* _Exercise prompt_
Please put every line of the records below into a Markdown table with two columns, Row and Line text, numbering the rows and leaving out blank lines. Leave the pictures out of the answer.

(Information given)

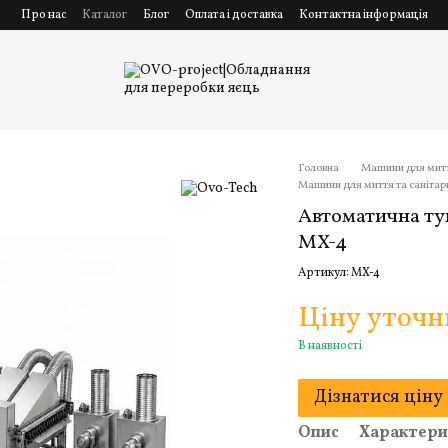
Про нас
Каталог
Блог
Оплата і доставка
Контактна інформація
Головна
Машини для миття
Машини для миття та санітар
Автоматична ту
MX-4
Артикул: MX-4
Ціну уточ
В наявності
Дізнатися ціну
Опис
Характери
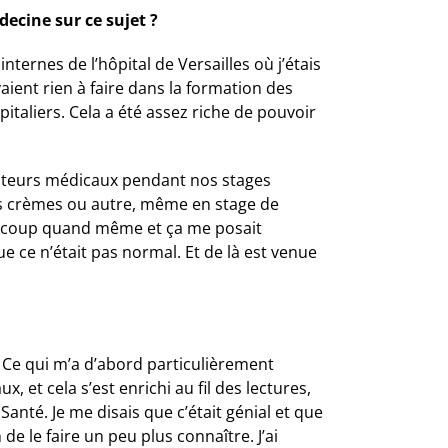
ecine sur ce sujet ?
ternes de l’hôpital de Versailles où j’étais
vaient rien à faire dans la formation des
pitaliers. Cela a été assez riche de pouvoir
visiteurs médicaux pendant nos stages
les crèmes ou autre, même en stage de
eaucoup quand même et ça me posait
ue ce n’était pas normal. Et de là est venue
t. Ce qui m’a d’abord particulièrement
 et cela s’est enrichi au fil des lectures,
Santé. Je me disais que c’était génial et que
 de le faire un peu plus connaître. J’ai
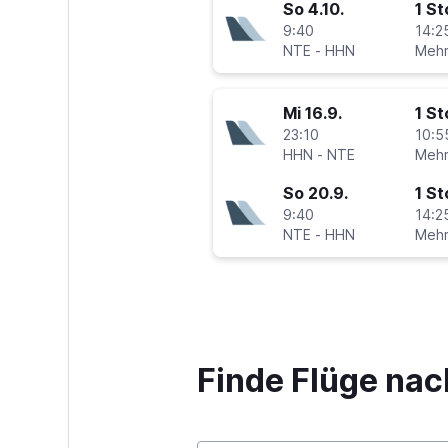
So 4.10.
1 S
9:40
14:2
NTE
-
HHN
Mi 16.9.
1 S
23:10
10:5
HHN
-
NTE
So 20.9.
1 S
9:40
14:2
NTE
-
HHN
Finde Flüge nac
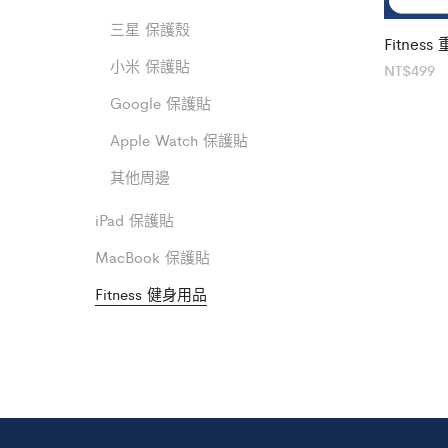
三星 保護殼
Fitne
小米 保護貼
NT$
499
Google 保護貼
Apple Watch 保護貼
其他周邊
iPad 保護貼
MacBook 保護貼
Fitness 健身用品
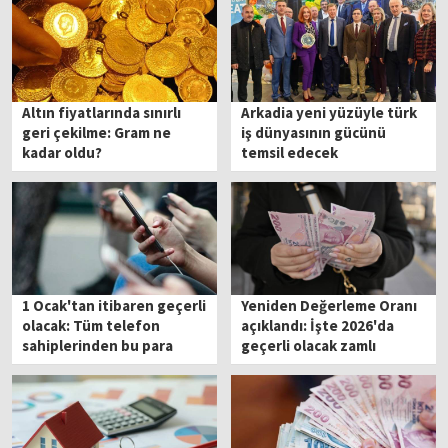
Altın fiyatlarında sınırlı
Arkadia yeni yüzüyle türk
geri çekilme: Gram ne
iş dünyasının gücünü
kadar oldu?
temsil edecek
1 Ocak'tan itibaren geçerli
Yeniden Değerleme Oranı
olacak: Tüm telefon
açıklandı: İşte 2026'da
sahiplerinden bu para
geçerli olacak zamlı
kesilecek
fiyatlar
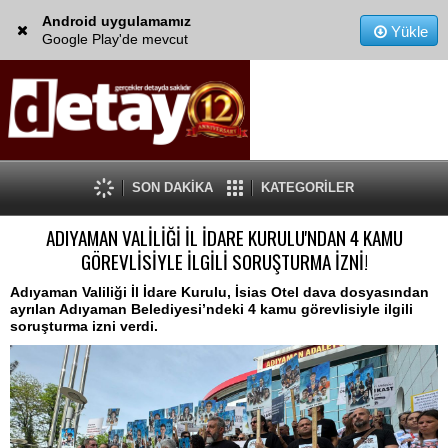
Android uygulamamız
Yükle
Google Play'de mevcut
SON DAKİKA
KATEGORİLER
ADIYAMAN VALİLİĞİ İL İDARE KURULU'NDAN 4 KAMU
GÖREVLİSİYLE İLGİLİ SORUŞTURMA İZNİ!
Adıyaman Valiliği İl İdare Kurulu, İsias Otel dava dosyasından
ayrılan Adıyaman Belediyesi’ndeki 4 kamu görevlisiyle ilgili
soruşturma izni verdi.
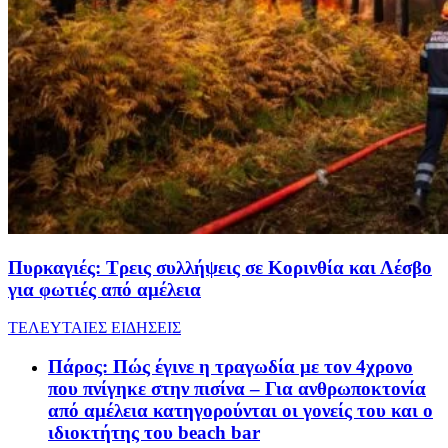
Πυρκαγιές: Τρεις συλλήψεις σε Κορινθία και Λέσβο
για φωτιές από αμέλεια
ΤΕΛΕΥΤΑΙΕΣ ΕΙΔΗΣΕΙΣ
Πάρος: Πώς έγινε η τραγωδία με τον 4χρονο
που πνίγηκε στην πισίνα – Για ανθρωποκτονία
από αμέλεια κατηγορούνται οι γονείς του και ο
ιδιοκτήτης του beach bar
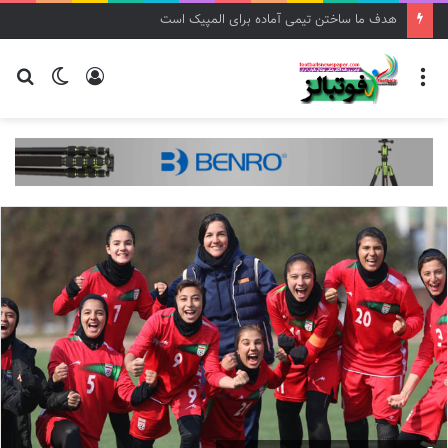
هدف ما ساختن تیمی آماده برای المپیک است
منو
ورود
تغییر
جس
پوسته
برا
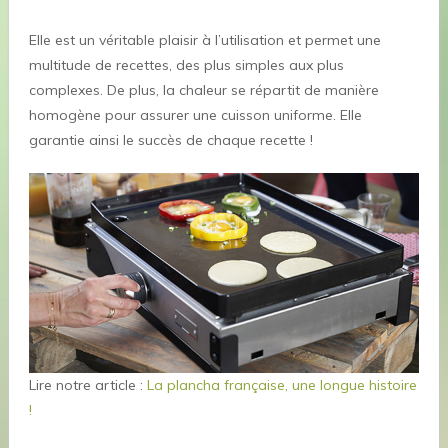
Elle est un véritable plaisir à l’utilisation et permet une
multitude de recettes, des plus simples aux plus
complexes. De plus, la chaleur se répartit de manière
homogène pour assurer une cuisson uniforme. Elle
garantie ainsi le succès de chaque recette !
Lire notre article :
La plancha française, une longue histoire
!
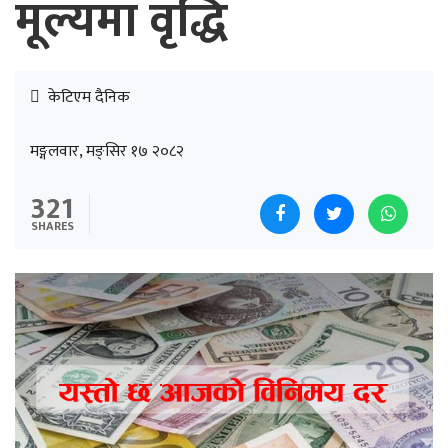
मूल्यमा वृद्धि
केटिएम दैनिक
मङ्गलवार, मङ्सिर १७ २०८२
321
SHARES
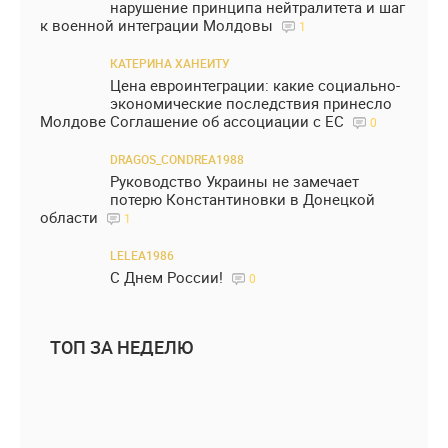
нарушение принципа нейтралитета и шаг
к военной интеграции Молдовы
1
КАТЕРИНА ХАНЕИТУ
Цена евроинтеграции: какие социально-
экономические последствия принесло
Молдове Соглашение об ассоциации с ЕС
0
DRAGOS_CONDREA1988
Руководство Украины не замечает
потерю Константиновки в Донецкой
области
1
LELEA1986
С Днем России!
0
ТОП ЗА НЕДЕЛЮ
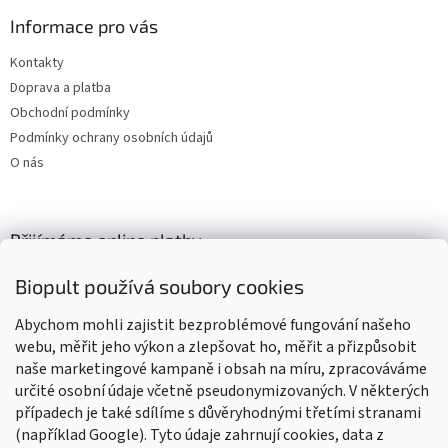
Informace pro vás
Kontakty
Doprava a platba
Obchodní podmínky
Podmínky ochrany osobních údajů
O nás
Přijímáme online platby
Biopult používá soubory cookies
Abychom mohli zajistit bezproblémové fungování našeho
webu, měřit jeho výkon a zlepšovat ho, měřit a přizpůsobit
naše marketingové kampaně i obsah na míru, zpracováváme
Výrobky označené BIO jsou certifikované kontrolní organizací CZ-
BIO-003
určité osobní údaje včetně pseudonymizovaných. V některých
případech je také sdílíme s důvěryhodnými třetími stranami
(například Google). Tyto údaje zahrnují cookies, data z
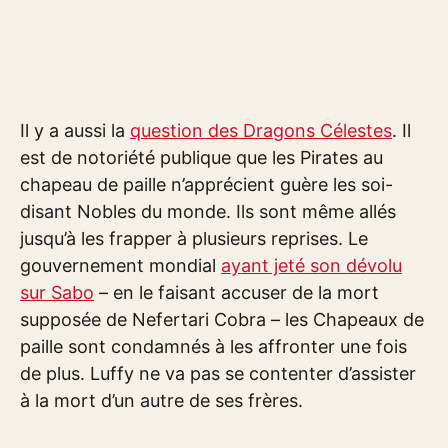
Il y a aussi la
question des Dragons Célestes
. Il
est de notoriété publique que les Pirates au
chapeau de paille n’apprécient guère les soi-
disant Nobles du monde. Ils sont même allés
jusqu’à les frapper à plusieurs reprises. Le
gouvernement mondial
ayant jeté son dévolu
sur Sabo
– en le faisant accuser de la mort
supposée de Nefertari Cobra – les Chapeaux de
paille sont condamnés à les affronter une fois
de plus. Luffy ne va pas se contenter d’assister
à la mort d’un autre de ses frères.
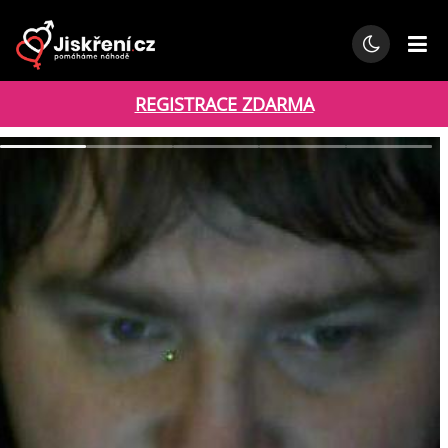
REGISTRACE ZDARMA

(End Information given)

* _Expected output_
| Row | Line text |
|---|---|
| 1 | Про нас |
| 2 | Каталог |
| 3 | Блог |
| 4 | Оплата і доставка |
| 5 | Контактна інформація |
| 6 | Головна |
| 7 | Машини для миття |
| 8 | Машини для миття та санітар |
| 9 | Автоматична ту |
| 10 | MX-4 |
| 11 | Артикул: MX-4 |
| 12 | Ціну уточ |
| 13 | В наявності |
| 14 | Дізнатися ціну |
| 15 | Опис |
| 16 | Характери |
| 17 | ecine sur ce sujet ? |
| 18 | ternes de l’hôpital de Versailles où j’étais |
| 19 | vaient rien à faire dans la formation des |
| 20 | pitaliers. Cela a été assez riche de pouvoir |
| 21 | visiteurs médicaux pendant nos stages |
| 22 | les crèmes ou autre, même en stage de |
| 23 | eaucoup quand même et ça me posait |
| 24 | ue ce n’était pas normal. Et de là est venue |
| 25 | t. Ce qui m’a d’abord particulièrement |
| 26 |  et cela s’est enrichi au fil des lectures, |
| 27 | Santé. Je me disais que c’était génial et que |
| 28 |  de le faire un peu plus connaître. J’ai |
| 29 | So 4.10. |
| 30 | 1 S |
| 31 | 9:40 |
| 32 | 14:2 |
| 33 | NTE |
| 34 | - |
| 35 | HHN |
| 36 | Mi 16.9. |
| 37 | 1 S |
| 38 | 23:10 |
| 39 | 10:5 |
| 40 | HHN |
| 41 | - |
| 42 | NTE |
| 43 | So 20.9. |
| 44 | 1 S |
| 45 | 9:40 |
| 46 | 14:2 |
| 47 | NTE |
| 48 | - |
| 49 | HHN |
| 50 | Finde Flüge nac |
| 51 | 三星 保護殼 |
| 52 | Fitne |
| 53 | 小米 保護貼 |
| 54 | NT$ |
| 55 | 499 |
| 56 | Google 保護貼 |
| 57 | Apple Watch 保護貼 |
| 58 | 其他周邊 |
| 59 | iPad 保護貼 |
| 60 | MacBook 保護貼 |
| 61 | Fitness 健身用品 |
| 62 | Altın fiyatlarında sınırlı |
| 63 | Arkadia yeni yüzüyle türk |
| 64 | geri çekilme: Gram ne |
| 65 | iş dünyasının gücünü |
| 66 | kadar oldu? |
| 67 | temsil edecek |
| 68 | 1 Ocak'tan itibaren geçerli |
| 69 | Yeniden Değerleme Oranı |
| 70 | olacak: Tüm telefon |
| 71 | açıklandı: İşte 2026'da |
| 72 | sahiplerinden bu para |
| 73 | geçerli olacak zamlı |
| 74 | kesilecek |
| 75 | fiyatlar |
| 76 | Android uygulamamız |
| 77 | Yükle |
| 78 | Google Play'de mevcut |
| 79 | SON DAKİKA |
| 80 | KATEGORİLER |
| 81 | ADIYAMAN VALİLİĞİ İL İDARE KURULU'NDAN 4 KAMU |
| 82 | GÖREVLİSİYLE İLGİLİ SORUŞTURMA İZNİ! |
| 83 | Adıyaman Valiliği İl İdare Kurulu, İsias Otel dava dosyasından |
| 84 | ayrılan Adıyaman Belediyesi’ndeki 4 kamu görevlisiyle ilgili |
| 85 | soruşturma izni verdi. |
| 86 | Πυρκαγιές: Τρεις συλλήψεις σε Κορινθία και Λέσβο |
| 87 | για φωτιές από αμέλεια |
| 88 | ΤΕΛΕΥΤΑΙΕΣ ΕΙΔΗΣΕΙΣ |
| 89 | Πάρος: Πώς έγινε η τραγωδία με τον 4χρονο |
| 90 | που πνίγηκε στην πισίνα – Για ανθρωποκτονία |
| 91 | από αμέλεια κατηγορούνται οι γονείς του και ο |
| 92 | ιδιοκτήτης του beach bar |
| 93 | هدف ما ساختن تیمی آماده برای المپیک است |
| 94 | منو |
| 95 | ورود |
| 96 | تغییر |
| 97 | جس |
| 98 | پوسته |
| 99 | برا |
| 100 | Elle est un véritable plaisir à l’utilisation et permet une |
| 101 | multitude de recettes, des plus simples aux plus |
| 102 | complexes. De plus, la chaleur se répartit de manière |
| 103 | homogène pour assurer une cuisson uniforme. Elle |
| 104 | garantie ainsi le succès de chaque recette ! |
| 105 | Lire notre article : |
| 106 | La plancha française, une longue histoire |
| 107 | ! |
| 108 | मूल्यमा वृद्धि |
| 109 | केटिएम दैनिक |
| 110 | मङ्गलवार, मङ्सिर १७ २०८२ |
| 111 | 321 |
| 112 | SHARES |
| 113 | нарушение принципа нейтралитета и шаг |
| 114 | к военной интеграции Молдовы |
| 115 | 1 |
| 116 | КАТЕРИНА ХАНЕИТУ |
| 117 | Цена евроинтеграции: какие социально- |
| 118 | экономические последствия принесло |
| 119 | Молдове Соглашение об ассоциации с ЕС |
| 120 | 0 |
| 121 | DRAGOS_CONDREA1988 |
| 122 | Руководство Украины не замечает |
| 123 | потерю Константиновки в Донецкой |
| 124 | области |
| 125 | 1 |
| 126 | LELEA1986 |
| 127 | С Днем России! |
| 128 | 0 |
| 129 | ТОП ЗА НЕДЕЛЮ |
| 130 | Informace pro vás |
| 131 | Kontakty |
| 132 | Doprava a platba |
| 133 | Obchodní podmínky |
| 134 | Podmínky ochrany osobních údajů |
| 135 | O nás |
| 136 | Přijímáme online platby |
| 137 | Biopult používá soubory cookies |
| 138 | Abychom mohli zajistit bezproblémové fungování našeho |
| 139 | webu, měřit jeho výkon a zlepšovat ho, měřit a přizpůsobit |
| 140 | naše marketingové kampaně i obsah na míru, zpracováváme |
| 141 | Výrobky označené BIO jsou certifikované kontrolní organizací CZ- |
| 142 | BIO-003 |
| 143 | určité osobní údaje včetně pseudonymizovaných. V některých |
| 144 | případech je také sdílíme s důvěryhodnými třetími stranami |
| 145 | (například Google). Tyto údaje zahrnují cookies, data z |
| 146 | Il y a aussi la |
| 147 | question des Dragons Célestes |
| 148 | . Il |
| 149 | est de notoriété publique que les Pirates au |
| 150 | chapeau de paille n’apprécient guère les soi- |
| 151 | disant Nobles du monde. Ils sont même allés |
| 152 | jusqu’à les frapper à plusieurs reprises. Le |
| 153 | gouvernement mondial |
| 154 | ayant jeté son dévolu |
| 155 | sur Sabo |
| 156 | – en le faisant accuser de la mort |
| 157 | supposée de Nefertari Cobra – les Chapeaux de |
| 158 | paille sont condamnés à les affronter une fois |
| 159 | de plus. Luffy ne va pas se contenter d’assister |
| 160 | à la mort d’un autre de ses frères. |
| 161 | REGISTRACE ZDARMA |